Bruxelles, 30/06/2015 (Agence Europe) - Le commissaire européen en charge des Migrations et des Affaires intérieures, Dimitris Avramopoulos, a proposé, mardi 30 juin, l'aide de la Commission à la Hongrie pour l'aider à faire face aux flux de migrants.
Le pays, via la route de la Grèce et de la Bulgarie, a connu l'une des plus fortes arrivées de migrants depuis le début 2015, selon Frontex, avec 50 000 détections de migrants irréguliers entre janvier et fin mai 2015, a comptabilisé l'agence, ce qui représente une hausse de 880% par rapport à la même période en 2014. Si les migrants venaient au départ principalement du Kosovo, ils arrivent désormais d'Afghanistan, d'Irak et de Syrie.
Lors d'un déplacement à Budapest, le commissaire a annoncé au ministre de l'Intérieur, Sándor Pintér, et au ministre des Affaires étrangères et du Commerce, Péter Szijjártó, que la Commission allait déployer des équipes 'hotspots' (le dispositif a été présenté en mai dans l'Agenda européen sur les migrations) pour aider le pays à traiter les demandes d'asile et à renvoyer vers leur pays les migrants qui ne seraient pas susceptibles d'obtenir la protection.

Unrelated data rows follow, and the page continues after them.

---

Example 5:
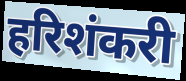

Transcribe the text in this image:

हरिशंकरी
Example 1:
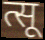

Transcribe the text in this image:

त्सू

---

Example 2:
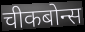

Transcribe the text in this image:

चीकबोन्स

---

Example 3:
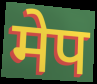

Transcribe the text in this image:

मेप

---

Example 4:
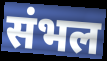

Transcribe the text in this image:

संभल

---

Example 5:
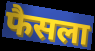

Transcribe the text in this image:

फैसला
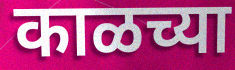
काळच्या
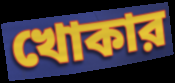
খোকার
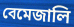
বেমেজালি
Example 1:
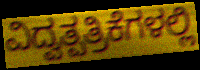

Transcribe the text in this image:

ವಿದ್ವತ್ಪತ್ರಿಕೆಗಳಲ್ಲಿ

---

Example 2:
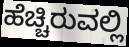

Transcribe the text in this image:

ಹೆಚ್ಚಿರುವಲ್ಲಿ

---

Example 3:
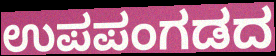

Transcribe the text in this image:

ಉಪಪಂಗಡದ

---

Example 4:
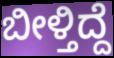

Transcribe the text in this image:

ಬೀಳ್ತಿದ್ದೆ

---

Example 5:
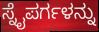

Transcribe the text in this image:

ಸ್ನೈಪರ್ಗಳನ್ನು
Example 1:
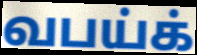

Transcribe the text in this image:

வபய்க்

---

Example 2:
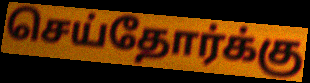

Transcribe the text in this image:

செய்தோர்க்கு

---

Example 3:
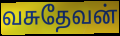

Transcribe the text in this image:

வசுதேவன்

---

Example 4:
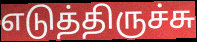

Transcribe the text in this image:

எடுத்திருச்சு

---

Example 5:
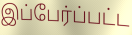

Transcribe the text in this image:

இப்பேர்ப்பட்ட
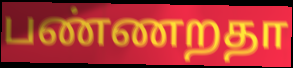
பண்ணறதா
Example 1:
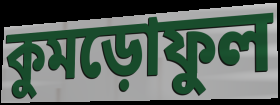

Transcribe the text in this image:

কুমড়োফুল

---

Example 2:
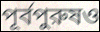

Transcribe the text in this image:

পূর্বপুরুষও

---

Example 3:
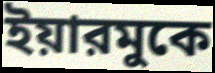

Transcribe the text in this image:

ইয়ারমুকে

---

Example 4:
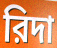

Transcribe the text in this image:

রিদা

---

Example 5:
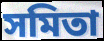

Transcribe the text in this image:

সমিতা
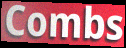
Combs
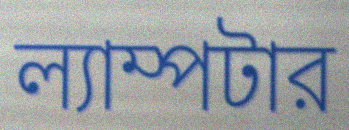
ল্যাম্পটার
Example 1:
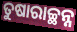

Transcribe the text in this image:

ତୁଷାରାଚ୍ଛନ୍ନ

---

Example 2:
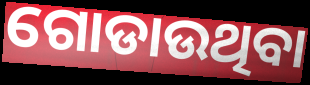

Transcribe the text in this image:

ଗୋଡାଉଥିବା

Comme le veut le concept de 'hotspot' qui devrait aussi être déployé en Italie et en Grèce, des membres d'Europol, d'EASO et de Frontex viendront sur place aider les autorités hongroises à enregistrer les migrants, prendre leurs empreintes et les interviewer pour s'assurer qu'il ne s'agit pas de demandes d'asile abusives, détaille la Commission. Celle-ci va également apporter une aide supplémentaire de 8 millions d'euros au pays et a activé le mécanisme européen de protection civile pour offrir des solutions d'abri temporaire (des tentes) aux réfugiés.

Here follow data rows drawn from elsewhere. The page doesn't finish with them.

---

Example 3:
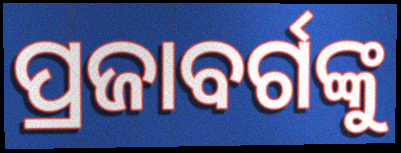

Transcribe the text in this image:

ପ୍ରଜାବର୍ଗଙ୍କୁ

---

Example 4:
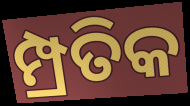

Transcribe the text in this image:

ମ୍ପ୍ରତିକ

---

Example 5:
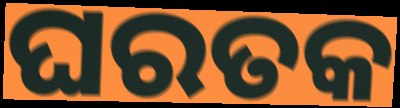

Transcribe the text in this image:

ଘରତକ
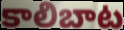
కాలిబాట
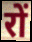
रों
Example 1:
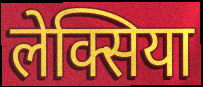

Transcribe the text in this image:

लेक्सिया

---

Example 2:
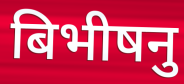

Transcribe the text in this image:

बिभीषनु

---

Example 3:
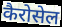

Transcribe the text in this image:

कैरोसेल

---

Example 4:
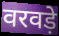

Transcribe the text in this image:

वरवड़े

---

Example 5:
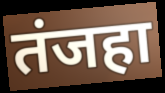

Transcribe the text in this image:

तंजहा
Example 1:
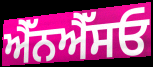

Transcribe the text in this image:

ਐੱਨਐੱਸਓ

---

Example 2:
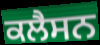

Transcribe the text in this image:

ਕਲੈਸਨ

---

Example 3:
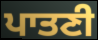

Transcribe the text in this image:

ਪਾਤਣੀ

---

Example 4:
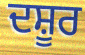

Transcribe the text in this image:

ਦਸ਼ੂਰ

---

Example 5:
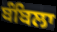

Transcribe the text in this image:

ਬੰਬਿਲਾ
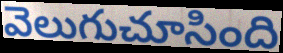
వెలుగుచూసింది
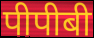
पीपीबी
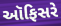
ઑફિસરે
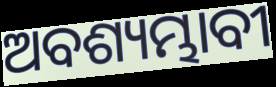
ଅବଶ୍ୟମ୍ଭାବୀ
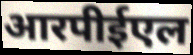
आरपीईएल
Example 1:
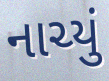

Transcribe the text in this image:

નાચ્યું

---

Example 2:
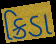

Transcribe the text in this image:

ક્રિડા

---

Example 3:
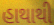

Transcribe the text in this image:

હાથાથી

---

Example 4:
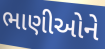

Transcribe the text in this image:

ભાણીઓને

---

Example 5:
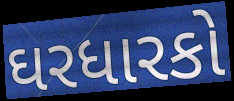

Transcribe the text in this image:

ઘરધારકો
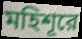
মহিশূরে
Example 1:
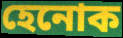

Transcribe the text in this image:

হেনোক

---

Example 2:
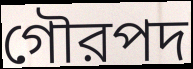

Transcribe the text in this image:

গৌরপদ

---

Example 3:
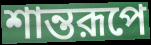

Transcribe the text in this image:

শান্তরূপে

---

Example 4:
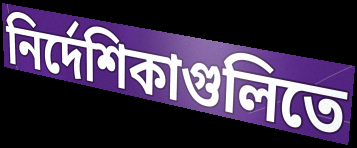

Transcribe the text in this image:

নির্দেশিকাগুলিতে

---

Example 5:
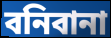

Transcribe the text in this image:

বনিবানা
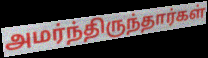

Concernant le mécanisme de 'répartition' de 40 000 demandeurs d'asile, approuvé dans ses principes la semaine dernière par les chefs d'État et de gouvernement européens, le commissaire européen a encore rappelé que la situation particulière de la Hongrie serait prise en compte. Selon certains observateurs, cela signifie que Budapest pourrait avoir le droit d'accueillir moins de migrants que les proportions que la Commission avait initialement affectées à la Hongrie. La Bulgarie devrait aussi disposer d'un statut particulier, comme l'ont suggéré les Vingt-huit dans leurs conclusions. (Solenn Paulic)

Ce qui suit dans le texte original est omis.